If the server was in the process of being promoted to a domain
controller, the domain controller will not advertise and function as a
domain controller until this issue is resolved. This can occur if the
specified partner is also in the initial synchronization state, or if
sharing violations are encountered on this server or the sync partner.
If this event occurred during the migration of SYSVOL from File
Replication service (FRS) to DFS Replication, changes will not
replicate out until this issue is resolved. This can cause the SYSVOL
folder on this server to become out of sync with other domain
controllers.

Now I know how to fix this using ADSIEdit, that's not the issue.
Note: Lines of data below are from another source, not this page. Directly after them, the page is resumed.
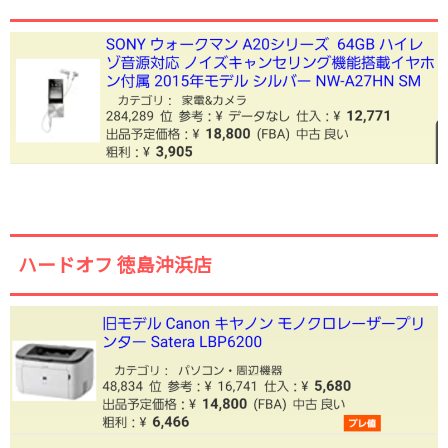
ハードオフ 徳島沖浜店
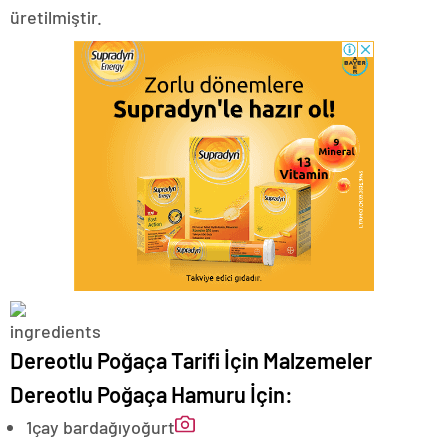
üretilmiştir.
Dereotlu Poğaça Tarifi İçin Malzemeler
Dereotlu Poğaça Hamuru İçin:
1
çay bardağı
yoğurt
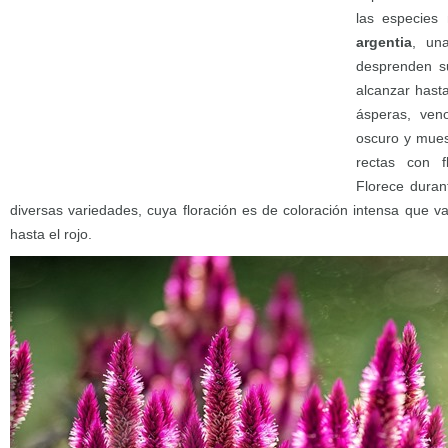
las especies
argentia
, un
desprenden su
alcanzar hasta
ásperas, ven
oscuro y mue
rectas con f
Florece duran
diversas variedades, cuya floración es de coloración intensa que va
hasta el rojo.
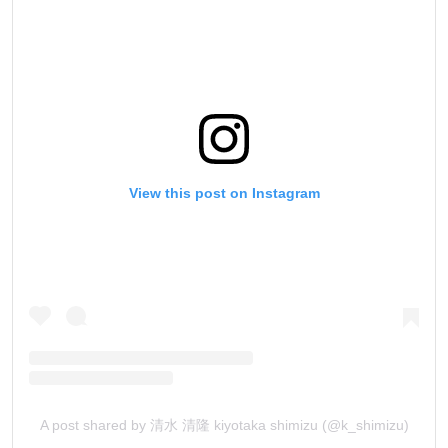
View this post on Instagram
A post shared by 清水 清隆 kiyotaka shimizu (@k_shimizu)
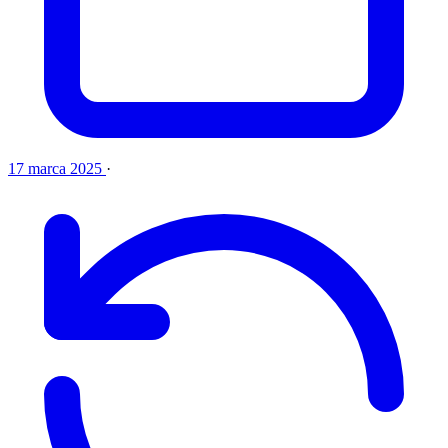
17 marca 2025
·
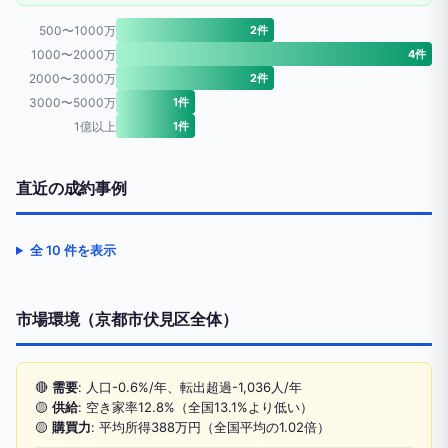
500〜1000万
2件
1000〜2000万
4件
2000〜3000万
2件
3000〜5000万
1件
1億以上
1件
直近の成約事例
全 10 件を表示
市場環境（京都市伏見区全体）
🔴
需要
: 人口-0.6%/年、転出超過-1,036人/年
🟡
供給
: 空き家率12.8%（全国13.1%より低い）
🟡
購買力
: 平均所得388万円（全国平均の1.02倍）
We're autoamting the deployment of these environments because we need to deploy lots of them and configure them identically, so I don't really want to have to go into each environment after deployment to fix this. We see this issue in every environment we deploy this way, so obviously something is amiss in how it's getting configured. So what I am really asking is if anyone has any ideas what could cause this, or where to start looking to try and find the root cause.

The AD deployment is pretty straight forward, we configure DC1 first, add some DNS entries, some group policy items, some user, groups and OU's, we then add in the second DC. The second DC does get all these objects, so the initial copy of the domain does work, but after that nothing in SYSVOL get's replicated.

Edit

We also see a single instance of the error below, ID 1202, at deployment time, which is odd given that DC prom succeeds and it is able to get teh inital copy of the domain;

The DFS Replication service failed to contact domain controller to
access configuration information. Replication is stopped. The service
will try again during the next configuration polling cycle, which will
occur in 60 minutes. This event can be caused by TCP/IP connectivity,
firewall, Active Directory Domain Services, or DNS issues.
Additional Information: Error: 1355 (The specified domain either does
not exist or could not be contacted.)

Best Answer

I think this is a DNS issue. You should not use 127.0.0.1 as primary DNS on these machines but instead use the real IP address and set the IP of the replica DC as secondary DNS server. This seems like the solution least people have problems with. This is an issue which is discussed over the years with various opinions, even Microsoft gives no clear answer, see this: link

Question

What is Microsoft’s best practice for where and how many DNS servers exist? What about for configuring DNS client settings on DC’s and members?

Answer

It depends on who you ask. We in MS have been arguing this amongst ourselves for 11 years now.